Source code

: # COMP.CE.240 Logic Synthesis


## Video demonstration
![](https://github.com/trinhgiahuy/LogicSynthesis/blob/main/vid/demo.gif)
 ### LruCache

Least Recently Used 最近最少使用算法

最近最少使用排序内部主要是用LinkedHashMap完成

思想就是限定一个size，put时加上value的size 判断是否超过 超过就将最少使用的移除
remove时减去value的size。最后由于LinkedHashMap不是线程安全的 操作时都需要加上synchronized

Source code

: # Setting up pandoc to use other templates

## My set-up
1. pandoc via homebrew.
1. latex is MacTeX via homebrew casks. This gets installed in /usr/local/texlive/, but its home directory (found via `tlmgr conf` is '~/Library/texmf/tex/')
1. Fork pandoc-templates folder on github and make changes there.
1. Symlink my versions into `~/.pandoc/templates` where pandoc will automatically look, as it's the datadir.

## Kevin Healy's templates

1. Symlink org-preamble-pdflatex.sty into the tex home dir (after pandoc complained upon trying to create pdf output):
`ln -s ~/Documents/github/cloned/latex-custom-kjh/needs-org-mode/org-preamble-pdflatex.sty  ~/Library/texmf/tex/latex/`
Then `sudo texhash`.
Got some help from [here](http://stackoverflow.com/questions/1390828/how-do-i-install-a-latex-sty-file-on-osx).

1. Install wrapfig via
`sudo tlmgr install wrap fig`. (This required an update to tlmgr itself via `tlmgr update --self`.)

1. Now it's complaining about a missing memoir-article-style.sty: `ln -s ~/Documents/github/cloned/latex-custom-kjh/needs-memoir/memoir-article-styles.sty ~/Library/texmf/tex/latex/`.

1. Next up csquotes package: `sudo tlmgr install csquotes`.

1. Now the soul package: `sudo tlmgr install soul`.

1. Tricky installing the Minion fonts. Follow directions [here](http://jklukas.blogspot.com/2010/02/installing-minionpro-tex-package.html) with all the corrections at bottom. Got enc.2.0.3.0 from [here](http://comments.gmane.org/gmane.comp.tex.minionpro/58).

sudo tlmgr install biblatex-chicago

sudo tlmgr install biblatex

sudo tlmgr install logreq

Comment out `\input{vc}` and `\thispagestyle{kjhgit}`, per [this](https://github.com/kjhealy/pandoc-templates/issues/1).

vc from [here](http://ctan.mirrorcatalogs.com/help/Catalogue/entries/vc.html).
- - - - - - -
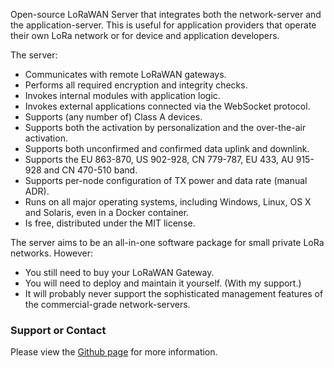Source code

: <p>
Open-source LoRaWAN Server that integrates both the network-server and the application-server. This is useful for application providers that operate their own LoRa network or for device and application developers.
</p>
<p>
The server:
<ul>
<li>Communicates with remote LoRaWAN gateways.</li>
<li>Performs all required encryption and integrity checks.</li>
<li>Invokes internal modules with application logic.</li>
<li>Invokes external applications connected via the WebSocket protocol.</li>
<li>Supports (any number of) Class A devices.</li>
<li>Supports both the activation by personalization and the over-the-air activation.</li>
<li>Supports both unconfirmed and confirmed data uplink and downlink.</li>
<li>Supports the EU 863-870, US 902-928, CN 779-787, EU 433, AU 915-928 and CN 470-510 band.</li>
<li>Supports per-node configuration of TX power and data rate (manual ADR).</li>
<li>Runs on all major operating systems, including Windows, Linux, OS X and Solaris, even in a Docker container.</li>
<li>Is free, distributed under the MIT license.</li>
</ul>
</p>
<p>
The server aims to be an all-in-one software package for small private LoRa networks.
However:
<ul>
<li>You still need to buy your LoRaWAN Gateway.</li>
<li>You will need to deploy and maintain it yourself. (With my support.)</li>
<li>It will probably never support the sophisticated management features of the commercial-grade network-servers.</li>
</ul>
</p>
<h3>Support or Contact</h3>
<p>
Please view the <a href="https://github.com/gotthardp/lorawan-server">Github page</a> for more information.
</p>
- - - - - - -
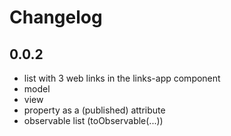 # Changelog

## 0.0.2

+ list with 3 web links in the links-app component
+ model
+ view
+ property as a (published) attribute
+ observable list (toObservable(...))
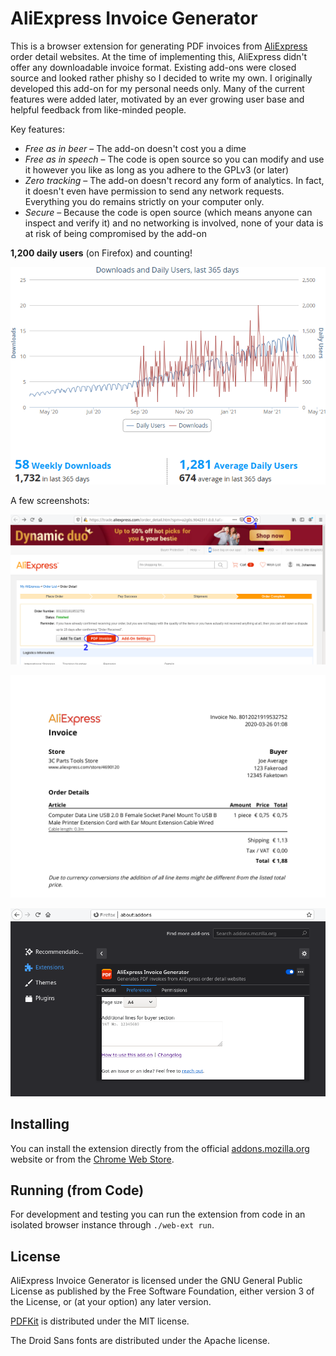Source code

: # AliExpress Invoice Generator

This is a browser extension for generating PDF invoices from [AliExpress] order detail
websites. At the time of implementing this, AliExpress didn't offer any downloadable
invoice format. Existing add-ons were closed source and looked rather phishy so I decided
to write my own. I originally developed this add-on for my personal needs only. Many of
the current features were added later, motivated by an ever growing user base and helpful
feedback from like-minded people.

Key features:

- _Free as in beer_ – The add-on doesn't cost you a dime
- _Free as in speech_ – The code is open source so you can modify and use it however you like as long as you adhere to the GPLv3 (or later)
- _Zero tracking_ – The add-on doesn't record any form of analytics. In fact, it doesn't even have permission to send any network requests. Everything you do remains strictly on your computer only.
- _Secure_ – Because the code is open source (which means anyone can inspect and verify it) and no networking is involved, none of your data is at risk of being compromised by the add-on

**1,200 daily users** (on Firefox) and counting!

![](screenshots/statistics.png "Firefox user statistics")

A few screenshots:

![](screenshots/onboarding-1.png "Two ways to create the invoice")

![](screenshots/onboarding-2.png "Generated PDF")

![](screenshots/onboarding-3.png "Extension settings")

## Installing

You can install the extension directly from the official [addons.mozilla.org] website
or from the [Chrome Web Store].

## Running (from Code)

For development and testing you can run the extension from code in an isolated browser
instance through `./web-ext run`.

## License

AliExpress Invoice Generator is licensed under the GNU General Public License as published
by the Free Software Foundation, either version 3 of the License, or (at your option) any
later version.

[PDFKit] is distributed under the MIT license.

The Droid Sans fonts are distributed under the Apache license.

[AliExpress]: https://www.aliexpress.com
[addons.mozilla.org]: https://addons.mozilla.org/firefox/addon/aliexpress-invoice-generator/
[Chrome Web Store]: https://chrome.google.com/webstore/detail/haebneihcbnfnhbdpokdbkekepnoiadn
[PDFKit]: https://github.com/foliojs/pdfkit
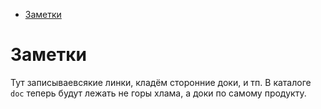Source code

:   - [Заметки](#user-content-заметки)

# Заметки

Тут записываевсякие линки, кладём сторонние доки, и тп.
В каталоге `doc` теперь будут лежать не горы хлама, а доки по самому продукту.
- - - - - - -
◆ Job ◆
Pull out every line in the three blocks above that contains the word "PDFKit", and copy each one unchanged.

◆ Response area ◆
[PDFKit] is distributed under the MIT license.
[PDFKit]: https://github.com/foliojs/pdfkit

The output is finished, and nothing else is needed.